Acta Oncol. 1995;34(3):435-8. doi: 10.3109/02841869509094004.
We examined the potential of bFGF to function as a radioprotector of bone marrow (BM). Total intravenous doses of bFGF ranged from 1 to 24 micrograms/mouse, in 2 divided doses. Whole body radiation (WBI) was given in a single fraction to C3H mice. Histologic observations were performed on femur BM at various times after bFGF (or placebo) treatment. Thigh radiation in thigh-tumor bearing mice was delivered in a single fraction. bFGF increased the LD50/30 of mice in a dose dependent fashion, with an apparent maximum protection obtained with > or = 6 micrograms given half 24 h and half 4 h before irradiation. BM histology shows prominent recovery of megakaryocytes and all cell lineages along with less loss in cellularity compared to control irradiated animals. No radioprotection of RIF1 tumors after bFGF was detected. These results indicate that bFGF may be a selective radioprotector of normal tissue.

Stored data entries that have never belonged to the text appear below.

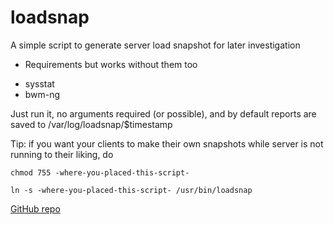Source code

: loadsnap
========
A simple script to generate server load snapshot for later investigation

* Requirements but works without them too
- sysstat
- bwm-ng

Just run it, no arguments required (or possible), and by default reports are saved to
/var/log/loadsnap/$timestamp

Tip: if you want your clients to make their own snapshots while server is not running to their liking, do

  `chmod 755 -where-you-placed-this-script-`

  `ln -s -where-you-placed-this-script- /usr/bin/loadsnap`


[GitHub repo](https://github.com/horzadome/loadsnap/)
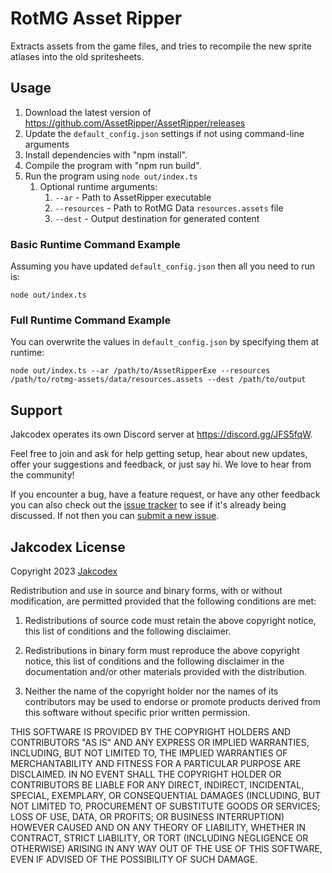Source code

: # RotMG Asset Ripper
Extracts assets from the game files, and tries to recompile the new sprite atlases into the old spritesheets.

## Usage

1. Download the latest version of https://github.com/AssetRipper/AssetRipper/releases
2. Update the `default_config.json` settings if not using command-line arguments
3. Install dependencies with "npm install".
4. Compile the program with "npm run build".
5. Run the program using `node out/index.ts`
   1. Optional runtime arguments:
      1. `--ar` - Path to AssetRipper executable
      2. `--resources` - Path to RotMG Data `resources.assets` file
      3. `--dest` - Output destination for generated content
      
### Basic Runtime Command Example

Assuming you have updated `default_config.json` then all you need to run is:

`node out/index.ts`

### Full Runtime Command Example

You can overwrite the values in `default_config.json` by specifying them at runtime:

`node out/index.ts --ar /path/to/AssetRipperExe --resources /path/to/rotmg-assets/data/resources.assets --dest /path/to/output`

## Support

Jakcodex operates its own Discord server at https://discord.gg/JFS5fqW.

Feel free to join and ask for help getting setup, hear about new updates, offer your suggestions and feedback, or just say hi. We love to hear from the community!

If you encounter a bug, have a feature request, or have any other feedback you can also check out the [issue tracker](https://github.com/jakcodex/muledump/issues) to see if it's already being discussed. If not then you can [submit a new issue](https://github.com/jakcodex/muledump/issues/new).

## Jakcodex License

Copyright 2023 [Jakcodex](https://github.com/jakcodex)

Redistribution and use in source and binary forms, with or without modification, are permitted provided that the following conditions are met:

1. Redistributions of source code must retain the above copyright notice, this list of conditions and the following disclaimer.

2. Redistributions in binary form must reproduce the above copyright notice, this list of conditions and the following disclaimer in the documentation and/or other materials provided with the distribution.

3. Neither the name of the copyright holder nor the names of its contributors may be used to endorse or promote products derived from this software without specific prior written permission.

THIS SOFTWARE IS PROVIDED BY THE COPYRIGHT HOLDERS AND CONTRIBUTORS "AS IS" AND ANY EXPRESS OR IMPLIED WARRANTIES, INCLUDING, BUT NOT LIMITED TO, THE IMPLIED WARRANTIES OF MERCHANTABILITY AND FITNESS FOR A PARTICULAR PURPOSE ARE DISCLAIMED. IN NO EVENT SHALL THE COPYRIGHT HOLDER OR CONTRIBUTORS BE LIABLE FOR ANY DIRECT, INDIRECT, INCIDENTAL, SPECIAL, EXEMPLARY, OR CONSEQUENTIAL DAMAGES (INCLUDING, BUT NOT LIMITED TO, PROCUREMENT OF SUBSTITUTE GOODS OR SERVICES; LOSS OF USE, DATA, OR PROFITS; OR BUSINESS INTERRUPTION) HOWEVER CAUSED AND ON ANY THEORY OF LIABILITY, WHETHER IN CONTRACT, STRICT LIABILITY, OR TORT (INCLUDING NEGLIGENCE OR OTHERWISE) ARISING IN ANY WAY OUT OF THE USE OF THIS SOFTWARE, EVEN IF ADVISED OF THE POSSIBILITY OF SUCH DAMAGE.

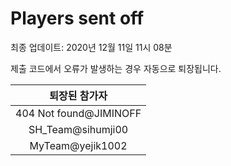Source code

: # Players sent off
최종 업데이트: 2020년 12월 11일 11시 08분


제출 코드에서 오류가 발생하는 경우 자동으로 퇴장됩니다.


| 퇴장된 참가자 |
|:---:|
| 404 Not found@JIMINOFF |
| SH_Team@sihumji00 |
| MyTeam@yejik1002 |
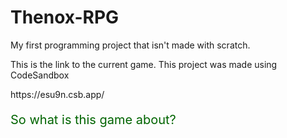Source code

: # Thenox-RPG
My first programming project that isn't made with scratch. 
<p>This is the link to the current game. This project was made using CodeSandbox</p>
https://esu9n.csb.app/
<p style="color:darkgreen;font-size:20;">So what is this game about?</p>
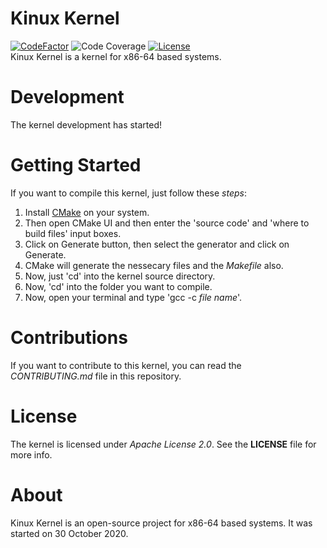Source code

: # Kinux Kernel
[![CodeFactor](https://www.codefactor.io/repository/github/kushagra765/kinux-kernel/badge)](https://www.codefactor.io/repository/github/kushagra765/kinux-kernel)
![Code Coverage](https://img.shields.io/badge/coverage-100%25-brightgreen)
[![License](https://img.shields.io/badge/license-Apache%202.0-blue)](https://www.github.com/kushagra765/Kinux-Kernel/blob/main/LICENSE)
<br/>
Kinux Kernel is a kernel for x86-64 based systems.

# Development
The kernel development has started!

# Getting Started
If you want to compile this kernel, just follow these _steps_:
1. Install [CMake](https://cmake.org) on your system.
2. Then open CMake UI and then enter the 'source code' and 'where to build files' input boxes.
3. Click on Generate button, then select the generator and click on Generate.
4. CMake will generate the nessecary files and the _Makefile_ also.
5. Now, just 'cd' into the kernel source directory.
6. Now, 'cd' into the folder you want to compile.
7. Now, open your terminal and type 'gcc -c _file name_'.

# Contributions
If you want to contribute to this kernel, you can read the _CONTRIBUTING.md_ file in this repository.

# License
The kernel is licensed under _Apache License 2.0_. See the **LICENSE** file for more info.

# About
Kinux Kernel is an open-source project for x86-64 based systems. It was started on 30 October 2020.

我们研究了碱性成纤维细胞生长因子(bFGF)作为骨髓(BM)辐射防护剂的潜力。bFGF的静脉注射总剂量为1至24微克/小鼠,分两次给药。对C3H小鼠进行单次全身照射(WBI)。在bFGF(或安慰剂)治疗后的不同时间对股骨骨髓进行组织学观察。对荷瘤小鼠的大腿进行单次局部照射。bFGF以剂量依赖性方式提高了小鼠的半数致死剂量(LD50/30),在照射前24小时和4小时各给予≥6微克时获得明显的最大保护作用。骨髓组织学显示,与对照照射动物相比,巨核细胞和所有细胞谱系显著恢复,细胞数量损失较少。未检测到bFGF对RIF1肿瘤的辐射防护作用。这些结果表明,bFGF可能是正常组织的选择性辐射防护剂。